Exercise goal =
Please edit the data from its start up to and including the line with "79L158 69L151 70L139", replacing "Trace" with "Outline" and leaving everything else unchanged. Return only those lines, without the pictures.

----- Supplied records -----

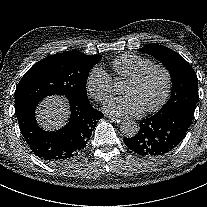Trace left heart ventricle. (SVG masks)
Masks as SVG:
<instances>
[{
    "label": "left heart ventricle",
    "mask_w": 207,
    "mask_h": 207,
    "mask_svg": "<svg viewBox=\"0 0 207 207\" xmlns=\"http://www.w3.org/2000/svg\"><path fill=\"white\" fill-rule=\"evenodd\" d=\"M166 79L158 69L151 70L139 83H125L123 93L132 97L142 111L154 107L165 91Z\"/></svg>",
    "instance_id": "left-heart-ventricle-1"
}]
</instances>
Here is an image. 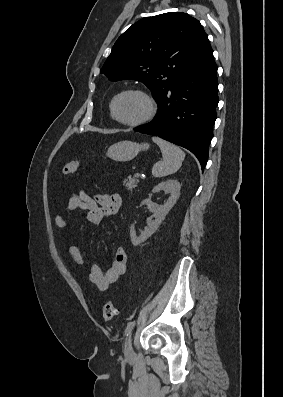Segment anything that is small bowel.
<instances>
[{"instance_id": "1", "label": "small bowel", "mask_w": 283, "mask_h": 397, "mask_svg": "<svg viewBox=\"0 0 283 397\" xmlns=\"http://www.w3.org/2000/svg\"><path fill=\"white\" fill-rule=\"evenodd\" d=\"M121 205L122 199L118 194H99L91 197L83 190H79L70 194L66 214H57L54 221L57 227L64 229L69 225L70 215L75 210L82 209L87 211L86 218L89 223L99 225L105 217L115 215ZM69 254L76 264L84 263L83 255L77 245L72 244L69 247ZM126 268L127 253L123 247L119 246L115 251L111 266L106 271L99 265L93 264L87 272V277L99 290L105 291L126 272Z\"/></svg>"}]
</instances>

-----

Result of the exercise =
Outline left heart ventricle. (SVG masks)
Masks as SVG:
<instances>
[{
    "label": "left heart ventricle",
    "mask_w": 207,
    "mask_h": 207,
    "mask_svg": "<svg viewBox=\"0 0 207 207\" xmlns=\"http://www.w3.org/2000/svg\"><path fill=\"white\" fill-rule=\"evenodd\" d=\"M166 79L158 69L151 70L139 83H125L123 93L132 97L142 111L154 107L165 91Z\"/></svg>",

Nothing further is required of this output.